§ **TEXT PASSAGE**
:::
Romans chapter 4 and I want us to continue to look at the faith of Abraham.' Obviously Paul and the Holy Spirit, God Himself, ‑expected us to think about Scripture or he wouldn't have made it as profound as it is. You know, I remember when I preached a sermon one time and a person came to me afterwards‑‑I was young and I was preaching in a Youth for Christ rally‑‑and they said to‑me, "You know, you're just making it too complex. Don't you remember the little motto 'KISS'‑‑Keep It Simple, Stupid?"" And that's sort of the basic think you have to remember when you talk to people is keep it simple. And one other person told me, "You know, there's a phrase that I use in my ministry just to remind me, 'Keep your cookies on the bottom shelf so everybody can get them.'" And then when you read Romans you say, "That's not simple and that's not on the bottom shelf." And you must dig in a little more deeply and I believe the Lord has given us capacity to do that, so I'm excited to share with you. Particularly tonight we're going to be looking at verses 13 to 17 of this chapter.

 

This past week, I guess over a week ago, a missionary came into my office from India been there 34 years, and he said, "I want to show you the English‑speaking magazine of India. This is an issue from this year, January of this year. And I want you to see what's going on currently in India." And the entire magazine cover and first section was devoted to the largest religious ceremony in the world that occurs in India. It only occurs every six years and so there's a tremendous build up for this great event. It is called the "Ardkumella"‑‑and it is a Hindu event.

 

      Let me tell you how it functions. There is a place in India where the Ganges and the Jummura River come together. And the fabled waters of these rivers‑meet in a conflex known to the Indians as a prahague and it is at this conflex of the Ganges and the Jummura called the prahague that the Ardkumella takes place. It begins with a parade of stark naked Indian holy men, who by the way are not too holy or they wouldn't be stark naked. They are known as Degamber‑Sadus and they lead this stark naked parade to the water followed by literally millions of Hindus. It is the world's largest single religious event and these millions of people follow the Degamber‑Sadus down to the river to dip themselves in the waters of the prahague.
:::
§ **REQUIREMENTS**
Reproduce the part of the sermon passage that opens with the words containing "This past week, I" and closes with "a Hindu event.".
:::
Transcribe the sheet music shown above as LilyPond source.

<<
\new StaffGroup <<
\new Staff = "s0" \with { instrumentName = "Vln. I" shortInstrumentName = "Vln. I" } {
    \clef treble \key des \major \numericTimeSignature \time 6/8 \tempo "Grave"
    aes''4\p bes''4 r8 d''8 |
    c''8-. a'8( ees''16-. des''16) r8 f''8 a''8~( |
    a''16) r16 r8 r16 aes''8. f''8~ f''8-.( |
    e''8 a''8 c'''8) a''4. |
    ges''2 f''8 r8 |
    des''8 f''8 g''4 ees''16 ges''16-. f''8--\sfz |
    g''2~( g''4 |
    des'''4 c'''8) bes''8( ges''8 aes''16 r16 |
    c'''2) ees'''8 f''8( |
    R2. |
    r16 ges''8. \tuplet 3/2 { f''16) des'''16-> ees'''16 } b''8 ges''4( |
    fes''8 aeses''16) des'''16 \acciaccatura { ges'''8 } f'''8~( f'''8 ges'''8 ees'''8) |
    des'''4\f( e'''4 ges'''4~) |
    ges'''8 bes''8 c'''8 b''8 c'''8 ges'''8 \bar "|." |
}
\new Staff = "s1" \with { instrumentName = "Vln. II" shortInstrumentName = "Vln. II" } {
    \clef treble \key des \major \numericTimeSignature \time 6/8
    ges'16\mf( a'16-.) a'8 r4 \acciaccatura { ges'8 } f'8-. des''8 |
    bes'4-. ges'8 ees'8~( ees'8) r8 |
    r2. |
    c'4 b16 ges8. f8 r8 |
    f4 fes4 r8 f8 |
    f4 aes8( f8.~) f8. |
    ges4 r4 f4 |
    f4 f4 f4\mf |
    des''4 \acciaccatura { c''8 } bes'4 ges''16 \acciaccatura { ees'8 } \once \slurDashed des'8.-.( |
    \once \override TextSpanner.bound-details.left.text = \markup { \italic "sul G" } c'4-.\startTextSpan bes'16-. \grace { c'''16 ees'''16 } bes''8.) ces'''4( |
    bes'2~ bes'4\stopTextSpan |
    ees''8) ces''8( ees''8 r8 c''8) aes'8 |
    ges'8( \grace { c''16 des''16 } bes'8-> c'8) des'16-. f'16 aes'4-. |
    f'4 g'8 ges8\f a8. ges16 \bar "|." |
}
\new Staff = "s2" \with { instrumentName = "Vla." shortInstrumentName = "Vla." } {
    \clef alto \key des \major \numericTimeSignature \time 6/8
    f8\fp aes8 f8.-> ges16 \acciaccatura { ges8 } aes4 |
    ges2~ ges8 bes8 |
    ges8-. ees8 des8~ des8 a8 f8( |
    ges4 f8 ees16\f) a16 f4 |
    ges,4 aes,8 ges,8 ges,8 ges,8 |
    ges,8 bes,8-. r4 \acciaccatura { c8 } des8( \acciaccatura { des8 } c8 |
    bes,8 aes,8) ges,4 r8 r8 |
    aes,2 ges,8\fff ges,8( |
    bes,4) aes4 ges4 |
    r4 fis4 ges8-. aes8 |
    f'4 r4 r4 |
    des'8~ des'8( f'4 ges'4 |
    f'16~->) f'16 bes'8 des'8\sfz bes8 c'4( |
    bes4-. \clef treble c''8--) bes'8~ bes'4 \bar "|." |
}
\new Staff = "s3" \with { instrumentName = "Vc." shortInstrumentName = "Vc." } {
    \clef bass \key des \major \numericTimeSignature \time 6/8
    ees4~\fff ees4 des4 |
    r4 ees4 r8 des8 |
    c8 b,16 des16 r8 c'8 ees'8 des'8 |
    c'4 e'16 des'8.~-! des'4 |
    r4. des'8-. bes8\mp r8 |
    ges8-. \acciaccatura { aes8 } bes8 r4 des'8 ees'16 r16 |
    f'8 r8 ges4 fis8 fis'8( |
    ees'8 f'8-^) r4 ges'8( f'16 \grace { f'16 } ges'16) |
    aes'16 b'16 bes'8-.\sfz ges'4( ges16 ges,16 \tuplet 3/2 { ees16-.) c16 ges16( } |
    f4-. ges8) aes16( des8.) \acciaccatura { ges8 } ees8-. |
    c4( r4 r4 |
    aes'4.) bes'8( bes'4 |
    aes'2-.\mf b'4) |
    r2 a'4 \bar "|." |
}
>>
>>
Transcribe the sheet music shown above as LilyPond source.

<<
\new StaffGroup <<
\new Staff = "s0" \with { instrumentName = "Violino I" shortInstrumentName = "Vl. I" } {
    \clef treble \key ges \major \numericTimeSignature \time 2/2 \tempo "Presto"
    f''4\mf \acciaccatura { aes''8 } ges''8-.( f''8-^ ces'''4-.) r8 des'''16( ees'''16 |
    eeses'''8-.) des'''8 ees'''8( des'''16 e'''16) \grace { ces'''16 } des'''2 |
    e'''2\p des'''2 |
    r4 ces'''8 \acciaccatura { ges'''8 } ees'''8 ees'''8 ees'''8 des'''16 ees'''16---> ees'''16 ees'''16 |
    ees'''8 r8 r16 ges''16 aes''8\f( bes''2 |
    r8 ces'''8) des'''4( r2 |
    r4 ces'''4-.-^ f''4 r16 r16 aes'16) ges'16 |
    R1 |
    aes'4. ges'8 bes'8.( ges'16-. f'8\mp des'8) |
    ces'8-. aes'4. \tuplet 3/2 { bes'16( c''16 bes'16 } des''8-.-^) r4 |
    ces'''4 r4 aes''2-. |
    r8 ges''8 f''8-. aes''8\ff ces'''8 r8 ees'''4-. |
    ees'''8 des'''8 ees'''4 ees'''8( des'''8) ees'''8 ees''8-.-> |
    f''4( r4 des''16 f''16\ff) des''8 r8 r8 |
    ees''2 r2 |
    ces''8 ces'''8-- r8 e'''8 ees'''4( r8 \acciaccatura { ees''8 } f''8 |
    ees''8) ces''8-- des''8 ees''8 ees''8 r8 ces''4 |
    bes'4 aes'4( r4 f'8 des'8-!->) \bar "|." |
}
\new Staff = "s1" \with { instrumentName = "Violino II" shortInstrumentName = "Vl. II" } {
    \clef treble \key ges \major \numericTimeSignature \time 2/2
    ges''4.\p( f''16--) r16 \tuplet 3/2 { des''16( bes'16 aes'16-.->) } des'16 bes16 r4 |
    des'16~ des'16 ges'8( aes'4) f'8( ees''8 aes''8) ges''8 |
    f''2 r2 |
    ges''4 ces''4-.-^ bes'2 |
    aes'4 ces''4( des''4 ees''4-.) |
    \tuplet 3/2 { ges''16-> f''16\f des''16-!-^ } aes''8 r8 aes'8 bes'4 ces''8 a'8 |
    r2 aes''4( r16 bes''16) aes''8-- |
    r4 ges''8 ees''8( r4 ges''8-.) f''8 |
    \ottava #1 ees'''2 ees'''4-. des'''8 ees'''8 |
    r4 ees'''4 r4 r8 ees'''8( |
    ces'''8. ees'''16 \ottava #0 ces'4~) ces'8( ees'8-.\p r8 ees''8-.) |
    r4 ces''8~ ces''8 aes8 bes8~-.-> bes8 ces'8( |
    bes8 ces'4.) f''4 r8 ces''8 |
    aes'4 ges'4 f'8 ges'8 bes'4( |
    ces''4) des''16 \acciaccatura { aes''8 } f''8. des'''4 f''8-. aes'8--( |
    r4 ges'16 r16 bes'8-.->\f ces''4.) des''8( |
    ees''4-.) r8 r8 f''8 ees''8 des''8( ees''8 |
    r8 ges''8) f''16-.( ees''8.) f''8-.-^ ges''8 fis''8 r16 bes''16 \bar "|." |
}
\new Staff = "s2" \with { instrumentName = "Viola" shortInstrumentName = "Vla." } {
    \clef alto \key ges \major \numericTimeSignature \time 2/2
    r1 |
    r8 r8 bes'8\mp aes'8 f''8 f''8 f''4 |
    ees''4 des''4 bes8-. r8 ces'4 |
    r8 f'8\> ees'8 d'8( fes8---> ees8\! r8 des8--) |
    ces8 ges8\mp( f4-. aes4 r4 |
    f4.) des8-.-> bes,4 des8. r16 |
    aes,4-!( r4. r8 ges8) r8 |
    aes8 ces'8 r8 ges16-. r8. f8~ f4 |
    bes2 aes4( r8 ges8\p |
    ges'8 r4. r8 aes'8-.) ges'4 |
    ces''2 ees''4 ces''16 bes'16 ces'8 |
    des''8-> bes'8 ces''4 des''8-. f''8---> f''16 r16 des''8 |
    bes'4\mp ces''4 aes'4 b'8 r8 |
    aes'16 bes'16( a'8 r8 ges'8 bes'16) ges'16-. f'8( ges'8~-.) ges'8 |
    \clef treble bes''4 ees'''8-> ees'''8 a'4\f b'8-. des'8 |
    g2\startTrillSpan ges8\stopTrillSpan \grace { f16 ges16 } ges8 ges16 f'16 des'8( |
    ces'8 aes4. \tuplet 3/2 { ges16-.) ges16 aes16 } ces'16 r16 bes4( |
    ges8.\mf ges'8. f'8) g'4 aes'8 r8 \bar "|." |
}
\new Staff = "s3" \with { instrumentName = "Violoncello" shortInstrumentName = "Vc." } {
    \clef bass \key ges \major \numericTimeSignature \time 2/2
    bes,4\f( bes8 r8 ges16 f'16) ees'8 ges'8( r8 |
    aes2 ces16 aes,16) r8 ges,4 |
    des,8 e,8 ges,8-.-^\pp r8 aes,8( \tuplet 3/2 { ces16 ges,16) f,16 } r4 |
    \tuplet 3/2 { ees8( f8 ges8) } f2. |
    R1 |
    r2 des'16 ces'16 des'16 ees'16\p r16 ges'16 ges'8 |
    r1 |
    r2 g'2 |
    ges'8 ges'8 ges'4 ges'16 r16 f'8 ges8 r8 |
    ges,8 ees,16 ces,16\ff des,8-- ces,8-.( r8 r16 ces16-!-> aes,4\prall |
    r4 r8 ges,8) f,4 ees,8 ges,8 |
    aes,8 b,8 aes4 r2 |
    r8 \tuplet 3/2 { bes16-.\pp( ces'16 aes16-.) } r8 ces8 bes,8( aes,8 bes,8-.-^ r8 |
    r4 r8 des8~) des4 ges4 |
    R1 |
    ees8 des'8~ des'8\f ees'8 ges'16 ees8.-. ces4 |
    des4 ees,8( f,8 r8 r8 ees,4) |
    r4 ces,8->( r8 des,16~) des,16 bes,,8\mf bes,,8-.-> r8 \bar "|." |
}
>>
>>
:::
§ **EXERCISE OUTPUT**
This past week, I guess over a week ago, a missionary came into my office from India been there 34 years, and he said, "I want to show you the English‑speaking magazine of India. This is an issue from this year, January of this year. And I want you to see what's going on currently in India." And the entire magazine cover and first section was devoted to the largest religious ceremony in the world that occurs in India. It only occurs every six years and so there's a tremendous build up for this great event. It is called the "Ardkumella"‑‑and it is a Hindu event.